--- START ---
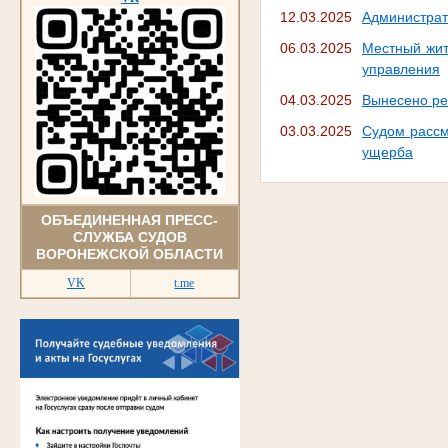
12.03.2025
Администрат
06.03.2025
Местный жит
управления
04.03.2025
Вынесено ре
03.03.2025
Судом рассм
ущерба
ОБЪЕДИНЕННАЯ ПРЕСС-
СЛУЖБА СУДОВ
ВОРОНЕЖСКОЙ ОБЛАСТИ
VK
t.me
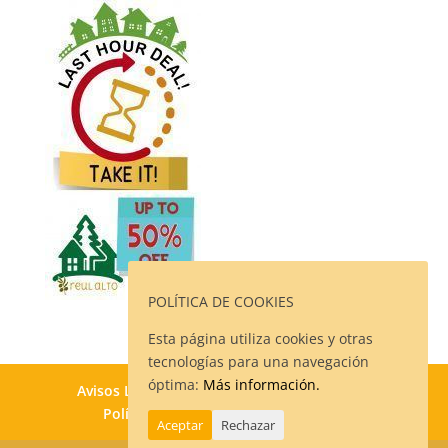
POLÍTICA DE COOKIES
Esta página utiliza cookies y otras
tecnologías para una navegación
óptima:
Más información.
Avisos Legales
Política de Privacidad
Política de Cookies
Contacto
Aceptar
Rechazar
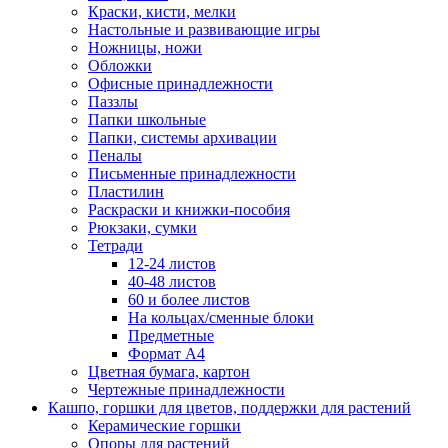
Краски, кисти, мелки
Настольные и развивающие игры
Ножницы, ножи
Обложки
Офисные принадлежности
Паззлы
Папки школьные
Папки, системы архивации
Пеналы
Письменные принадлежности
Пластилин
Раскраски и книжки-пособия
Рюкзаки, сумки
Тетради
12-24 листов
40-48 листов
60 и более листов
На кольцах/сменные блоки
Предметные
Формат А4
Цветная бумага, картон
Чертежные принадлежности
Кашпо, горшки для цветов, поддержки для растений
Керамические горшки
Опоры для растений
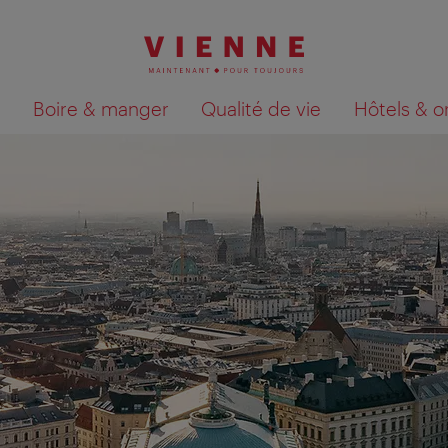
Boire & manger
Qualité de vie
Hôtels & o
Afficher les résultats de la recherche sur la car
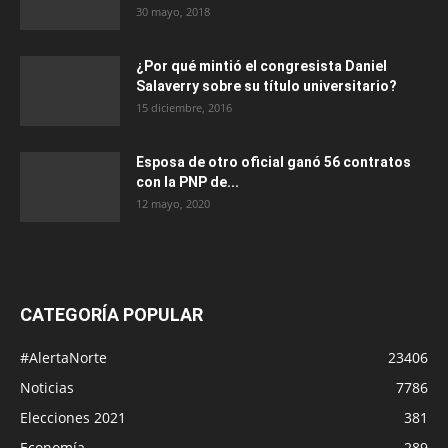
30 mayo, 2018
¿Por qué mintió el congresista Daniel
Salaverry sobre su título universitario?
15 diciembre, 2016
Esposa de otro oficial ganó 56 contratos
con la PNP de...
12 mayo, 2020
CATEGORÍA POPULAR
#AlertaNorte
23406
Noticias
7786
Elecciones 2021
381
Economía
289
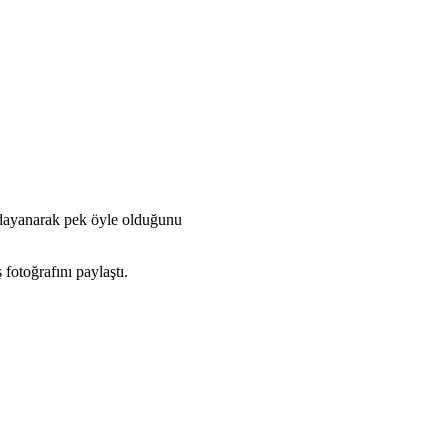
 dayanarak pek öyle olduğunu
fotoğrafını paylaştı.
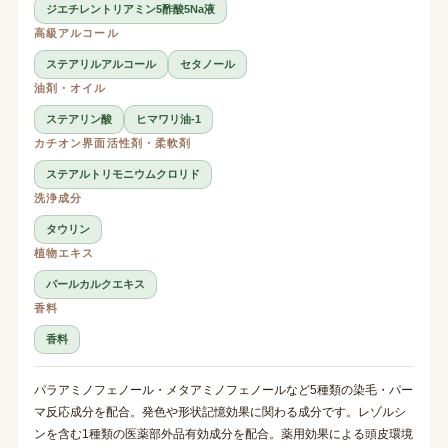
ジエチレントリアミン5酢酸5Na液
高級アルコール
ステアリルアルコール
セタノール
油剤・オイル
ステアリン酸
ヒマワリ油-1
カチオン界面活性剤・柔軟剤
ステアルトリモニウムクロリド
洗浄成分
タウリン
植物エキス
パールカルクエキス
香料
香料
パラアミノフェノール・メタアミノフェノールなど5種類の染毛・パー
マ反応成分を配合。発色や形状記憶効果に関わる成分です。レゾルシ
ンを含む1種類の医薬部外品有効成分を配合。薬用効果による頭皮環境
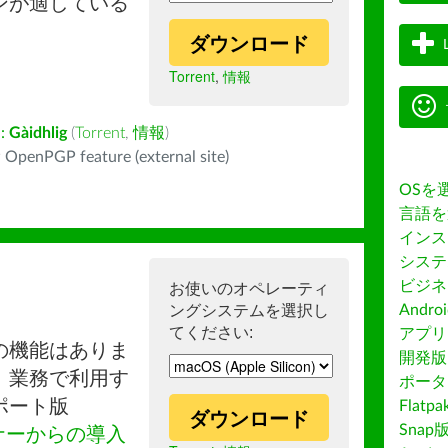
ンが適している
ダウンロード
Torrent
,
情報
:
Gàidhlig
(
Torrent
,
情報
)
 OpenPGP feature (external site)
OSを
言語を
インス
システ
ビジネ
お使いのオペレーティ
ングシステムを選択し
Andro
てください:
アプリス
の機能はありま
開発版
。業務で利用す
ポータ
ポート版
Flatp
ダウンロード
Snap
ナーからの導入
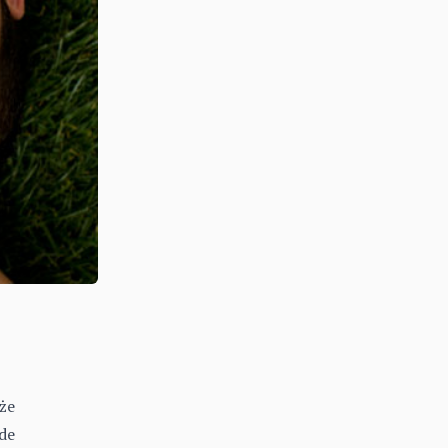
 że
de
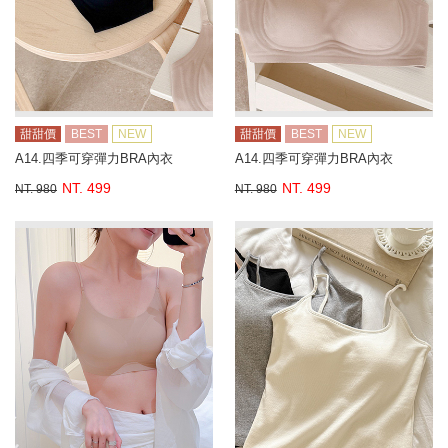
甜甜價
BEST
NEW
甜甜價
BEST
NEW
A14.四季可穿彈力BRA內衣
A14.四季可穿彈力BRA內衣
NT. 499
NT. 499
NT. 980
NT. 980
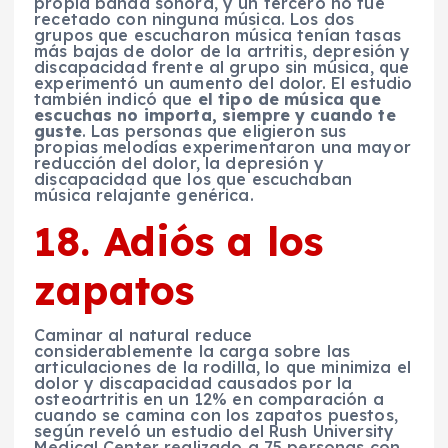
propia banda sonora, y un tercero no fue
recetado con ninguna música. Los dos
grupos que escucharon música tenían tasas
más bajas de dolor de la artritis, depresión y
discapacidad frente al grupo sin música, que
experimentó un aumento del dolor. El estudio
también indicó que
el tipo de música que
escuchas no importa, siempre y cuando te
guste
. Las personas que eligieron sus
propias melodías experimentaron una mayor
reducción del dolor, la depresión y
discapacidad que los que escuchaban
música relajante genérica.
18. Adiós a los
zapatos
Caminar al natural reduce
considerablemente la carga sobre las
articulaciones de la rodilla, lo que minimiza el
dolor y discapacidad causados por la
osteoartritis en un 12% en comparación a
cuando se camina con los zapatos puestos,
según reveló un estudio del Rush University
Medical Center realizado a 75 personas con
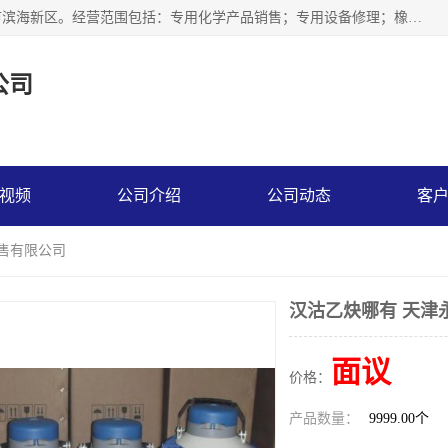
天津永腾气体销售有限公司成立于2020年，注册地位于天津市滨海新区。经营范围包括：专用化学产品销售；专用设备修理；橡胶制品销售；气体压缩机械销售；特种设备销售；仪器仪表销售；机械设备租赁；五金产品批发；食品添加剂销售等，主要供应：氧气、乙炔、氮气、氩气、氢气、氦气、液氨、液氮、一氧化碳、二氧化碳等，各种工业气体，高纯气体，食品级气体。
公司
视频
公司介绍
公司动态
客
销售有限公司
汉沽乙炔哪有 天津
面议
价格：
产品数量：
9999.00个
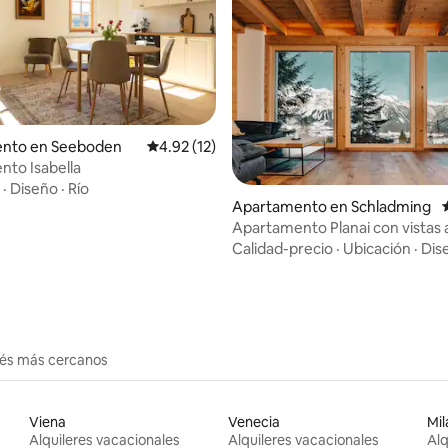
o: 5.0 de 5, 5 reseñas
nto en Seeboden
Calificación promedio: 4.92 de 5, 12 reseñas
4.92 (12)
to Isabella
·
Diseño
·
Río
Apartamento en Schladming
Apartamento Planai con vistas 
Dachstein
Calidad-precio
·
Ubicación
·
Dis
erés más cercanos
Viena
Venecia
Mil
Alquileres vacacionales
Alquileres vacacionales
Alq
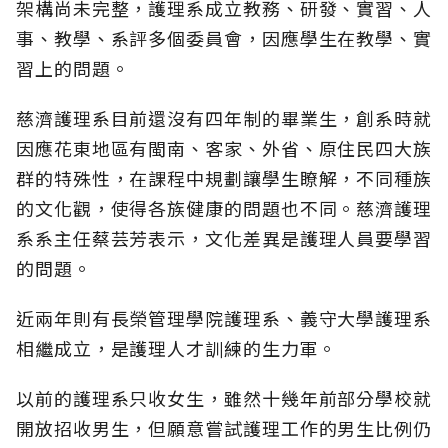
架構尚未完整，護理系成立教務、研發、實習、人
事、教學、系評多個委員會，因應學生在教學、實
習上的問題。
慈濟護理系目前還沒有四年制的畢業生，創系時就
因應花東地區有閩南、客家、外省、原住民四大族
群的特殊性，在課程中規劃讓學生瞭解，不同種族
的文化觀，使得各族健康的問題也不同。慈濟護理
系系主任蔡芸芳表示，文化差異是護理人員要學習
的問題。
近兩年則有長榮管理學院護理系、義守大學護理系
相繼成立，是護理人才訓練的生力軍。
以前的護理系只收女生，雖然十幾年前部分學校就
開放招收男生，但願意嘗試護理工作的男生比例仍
--- END ---
→ EXERCISE DETAILS:
Leave out the images and write out the lines above exactly, from the one with "天津永腾气体销售有限公司成立" up to and including the one with "的文化觀，使得各族健康的問題也不同。慈濟護理".

→ WRITTEN ANSWER:
天津永腾气体销售有限公司成立于2020年，注册地位于天津市滨海新区。经营范围包括：专用化学产品销售；专用设备修理；橡胶制品销售；气体压缩机械销售；特种设备销售；仪器仪表销售；机械设备租赁；五金产品批发；食品添加剂销售等，主要供应：氧气、乙炔、氮气、氩气、氢气、氦气、液氨、液氮、一氧化碳、二氧化碳等，各种工业气体，高纯气体，食品级气体。
公司
视频
公司介绍
公司动态
客
销售有限公司
汉沽乙炔哪有 天津
面议
价格：
产品数量：
9999.00个
o: 5.0 de 5, 5 reseñas
nto en Seeboden
Calificación promedio: 4.92 de 5, 12 reseñas
4.92 (12)
to Isabella
·
Diseño
·
Río
Apartamento en Schladming
Apartamento Planai con vistas 
Dachstein
Calidad-precio
·
Ubicación
·
Dis
erés más cercanos
Viena
Venecia
Mil
Alquileres vacacionales
Alquileres vacacionales
Alq
架構尚未完整，護理系成立教務、研發、實習、人
事、教學、系評多個委員會，因應學生在教學、實
習上的問題。
慈濟護理系目前還沒有四年制的畢業生，創系時就
因應花東地區有閩南、客家、外省、原住民四大族
群的特殊性，在課程中規劃讓學生瞭解，不同種族
的文化觀，使得各族健康的問題也不同。慈濟護理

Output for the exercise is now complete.